Hi George, thanks for reporting this and posting an example file! Having the file really helps.
Unfortunately this is not an easy problem for me to fix, the bug is in the geometry library that I'm using. I will probably have to send this example over to them and wait for them to fix it up, I'm not sure how long it will take.
This is a good example of one of the difficulties with thickening.
The problem happens where the cut out piece crosses a corner. If you use Edit / Separate on those 2 planes there and then use Offset, you will see the "natural" individual offsets of those things look like this:
Shelling the full joined object then needs to extend these offset surfaces so that they touch. Extending the planes is pretty easy but the rather tricky part is doing a proper extension of the trim curves.
Right now the extension happens like this:
The problem is the circle cut extends in what seems like should be a pretty reasonable way, except it isn't because it does not end up touching the other neighboring edge. So there is a big gap in the trimming boundary in that circled red area. That's pretty messed up geometry - every edge of a trimming boundary should touch the next edge end to end, or else you can get some pretty messed up results (like you saw).
I was thinking of what the proper result would be here...

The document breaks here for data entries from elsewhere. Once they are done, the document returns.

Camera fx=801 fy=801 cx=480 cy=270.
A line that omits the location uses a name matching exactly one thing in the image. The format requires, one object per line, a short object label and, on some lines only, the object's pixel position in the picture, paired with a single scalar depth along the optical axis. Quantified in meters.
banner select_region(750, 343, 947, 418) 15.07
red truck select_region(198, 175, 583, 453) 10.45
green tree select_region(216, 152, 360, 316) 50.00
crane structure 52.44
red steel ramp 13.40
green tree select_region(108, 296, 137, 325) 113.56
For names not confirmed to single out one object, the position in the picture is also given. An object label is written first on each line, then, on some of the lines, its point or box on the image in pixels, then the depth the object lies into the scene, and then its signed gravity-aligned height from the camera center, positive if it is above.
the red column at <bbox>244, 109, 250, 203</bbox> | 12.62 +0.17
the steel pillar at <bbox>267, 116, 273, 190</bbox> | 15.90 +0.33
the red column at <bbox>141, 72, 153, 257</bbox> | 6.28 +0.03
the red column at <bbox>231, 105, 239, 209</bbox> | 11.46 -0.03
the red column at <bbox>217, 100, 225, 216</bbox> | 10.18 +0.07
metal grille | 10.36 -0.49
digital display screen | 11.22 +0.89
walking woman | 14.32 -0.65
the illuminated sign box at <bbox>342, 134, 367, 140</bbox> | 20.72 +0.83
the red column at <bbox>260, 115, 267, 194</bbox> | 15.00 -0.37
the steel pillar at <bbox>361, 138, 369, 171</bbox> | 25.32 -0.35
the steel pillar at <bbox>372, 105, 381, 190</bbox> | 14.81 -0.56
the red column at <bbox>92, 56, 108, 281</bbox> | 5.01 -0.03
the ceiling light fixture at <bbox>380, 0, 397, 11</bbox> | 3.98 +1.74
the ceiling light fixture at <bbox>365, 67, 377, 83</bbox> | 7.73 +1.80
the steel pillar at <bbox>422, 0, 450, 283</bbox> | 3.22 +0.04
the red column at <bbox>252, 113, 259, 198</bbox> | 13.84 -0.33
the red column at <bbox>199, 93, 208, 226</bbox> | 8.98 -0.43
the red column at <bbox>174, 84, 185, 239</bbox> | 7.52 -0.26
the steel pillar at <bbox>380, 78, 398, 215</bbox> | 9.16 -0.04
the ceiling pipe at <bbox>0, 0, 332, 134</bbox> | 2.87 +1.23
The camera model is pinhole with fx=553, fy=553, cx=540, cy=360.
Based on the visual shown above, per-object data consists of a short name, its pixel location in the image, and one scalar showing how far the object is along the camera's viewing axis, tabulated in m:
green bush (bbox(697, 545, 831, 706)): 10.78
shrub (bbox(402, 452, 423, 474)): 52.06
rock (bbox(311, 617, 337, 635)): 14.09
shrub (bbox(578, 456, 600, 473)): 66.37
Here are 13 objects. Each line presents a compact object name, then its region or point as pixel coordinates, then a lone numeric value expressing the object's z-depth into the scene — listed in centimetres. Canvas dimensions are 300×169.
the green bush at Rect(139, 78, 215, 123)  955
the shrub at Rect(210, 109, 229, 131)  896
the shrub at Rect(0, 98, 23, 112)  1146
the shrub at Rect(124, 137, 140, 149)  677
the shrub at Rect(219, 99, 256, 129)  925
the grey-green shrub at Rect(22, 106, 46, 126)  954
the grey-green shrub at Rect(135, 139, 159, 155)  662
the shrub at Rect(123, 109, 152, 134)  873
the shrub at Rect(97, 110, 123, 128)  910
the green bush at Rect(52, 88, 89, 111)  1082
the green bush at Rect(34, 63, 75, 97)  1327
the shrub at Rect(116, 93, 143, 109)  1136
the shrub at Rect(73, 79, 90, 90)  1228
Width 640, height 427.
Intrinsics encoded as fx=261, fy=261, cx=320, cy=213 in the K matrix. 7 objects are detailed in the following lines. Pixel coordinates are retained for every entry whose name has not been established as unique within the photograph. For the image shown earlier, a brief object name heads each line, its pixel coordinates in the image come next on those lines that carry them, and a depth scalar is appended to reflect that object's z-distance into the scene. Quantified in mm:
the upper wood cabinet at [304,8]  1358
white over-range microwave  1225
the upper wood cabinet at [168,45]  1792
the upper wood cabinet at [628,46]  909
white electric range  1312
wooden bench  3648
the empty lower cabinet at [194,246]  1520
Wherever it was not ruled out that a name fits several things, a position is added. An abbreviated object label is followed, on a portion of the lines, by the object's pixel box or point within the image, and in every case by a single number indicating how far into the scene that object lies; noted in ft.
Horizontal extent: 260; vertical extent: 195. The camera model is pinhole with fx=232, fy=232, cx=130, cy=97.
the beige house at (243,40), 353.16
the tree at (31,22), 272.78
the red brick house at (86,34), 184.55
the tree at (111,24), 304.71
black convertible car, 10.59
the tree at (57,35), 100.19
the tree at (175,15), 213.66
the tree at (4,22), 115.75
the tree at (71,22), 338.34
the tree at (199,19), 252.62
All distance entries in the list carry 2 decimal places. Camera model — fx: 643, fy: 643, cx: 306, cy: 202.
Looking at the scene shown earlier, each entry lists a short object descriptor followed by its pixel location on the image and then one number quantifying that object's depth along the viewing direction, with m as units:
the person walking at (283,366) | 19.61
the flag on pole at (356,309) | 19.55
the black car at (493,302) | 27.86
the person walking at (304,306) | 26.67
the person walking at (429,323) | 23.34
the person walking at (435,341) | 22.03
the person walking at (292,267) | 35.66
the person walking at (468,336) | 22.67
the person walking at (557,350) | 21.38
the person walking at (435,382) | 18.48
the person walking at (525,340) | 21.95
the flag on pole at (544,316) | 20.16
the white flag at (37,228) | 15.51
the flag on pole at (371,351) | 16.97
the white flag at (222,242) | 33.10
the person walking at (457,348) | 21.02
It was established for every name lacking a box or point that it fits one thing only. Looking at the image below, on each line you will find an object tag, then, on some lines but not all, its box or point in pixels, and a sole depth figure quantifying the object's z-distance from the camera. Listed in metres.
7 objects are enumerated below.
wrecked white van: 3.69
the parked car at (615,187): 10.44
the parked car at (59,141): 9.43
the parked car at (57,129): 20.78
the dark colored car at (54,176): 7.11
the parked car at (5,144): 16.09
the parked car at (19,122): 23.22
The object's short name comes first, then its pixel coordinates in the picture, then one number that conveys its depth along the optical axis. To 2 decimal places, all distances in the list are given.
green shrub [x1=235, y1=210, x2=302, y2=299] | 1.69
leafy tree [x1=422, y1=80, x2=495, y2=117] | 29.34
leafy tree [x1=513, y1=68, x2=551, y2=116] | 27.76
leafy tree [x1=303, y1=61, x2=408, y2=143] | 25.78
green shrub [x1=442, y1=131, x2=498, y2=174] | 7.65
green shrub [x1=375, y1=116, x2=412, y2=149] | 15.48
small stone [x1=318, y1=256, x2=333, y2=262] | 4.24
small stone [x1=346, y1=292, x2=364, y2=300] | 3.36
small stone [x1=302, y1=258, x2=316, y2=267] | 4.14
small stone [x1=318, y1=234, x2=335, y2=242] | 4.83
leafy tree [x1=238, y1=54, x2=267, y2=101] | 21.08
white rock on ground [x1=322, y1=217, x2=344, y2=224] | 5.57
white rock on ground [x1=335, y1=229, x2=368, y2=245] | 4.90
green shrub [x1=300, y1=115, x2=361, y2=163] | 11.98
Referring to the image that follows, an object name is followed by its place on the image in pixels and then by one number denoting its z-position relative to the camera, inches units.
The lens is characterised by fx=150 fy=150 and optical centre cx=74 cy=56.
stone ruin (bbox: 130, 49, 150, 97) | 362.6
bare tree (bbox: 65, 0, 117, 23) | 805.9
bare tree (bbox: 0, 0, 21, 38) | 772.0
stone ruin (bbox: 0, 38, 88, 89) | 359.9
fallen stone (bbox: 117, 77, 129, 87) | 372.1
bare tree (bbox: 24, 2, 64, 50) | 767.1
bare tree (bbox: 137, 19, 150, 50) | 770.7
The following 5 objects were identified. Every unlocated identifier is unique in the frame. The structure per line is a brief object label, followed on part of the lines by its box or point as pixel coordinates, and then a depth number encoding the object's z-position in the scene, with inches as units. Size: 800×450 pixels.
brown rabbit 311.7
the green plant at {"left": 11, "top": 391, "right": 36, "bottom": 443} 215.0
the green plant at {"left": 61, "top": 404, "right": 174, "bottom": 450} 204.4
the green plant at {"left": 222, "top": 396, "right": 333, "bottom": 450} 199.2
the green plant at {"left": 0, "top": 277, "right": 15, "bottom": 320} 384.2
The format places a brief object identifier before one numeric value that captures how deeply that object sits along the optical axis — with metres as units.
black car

I guess the ideal thing would be to create a new straight line from the end of the circle edge which could meet up with the neighboring one, like this:
But the tricky thing there is that introduces a brand new edge into the mix - now the side walls can't be created just by a direct one-to-one loft between them, there is now a kind of special "corner" area that has to be filled. I don't think that the shelling mechanism of the geometry library that I am using has this piece of logic currently implemented, that's the kind of the root of the problem.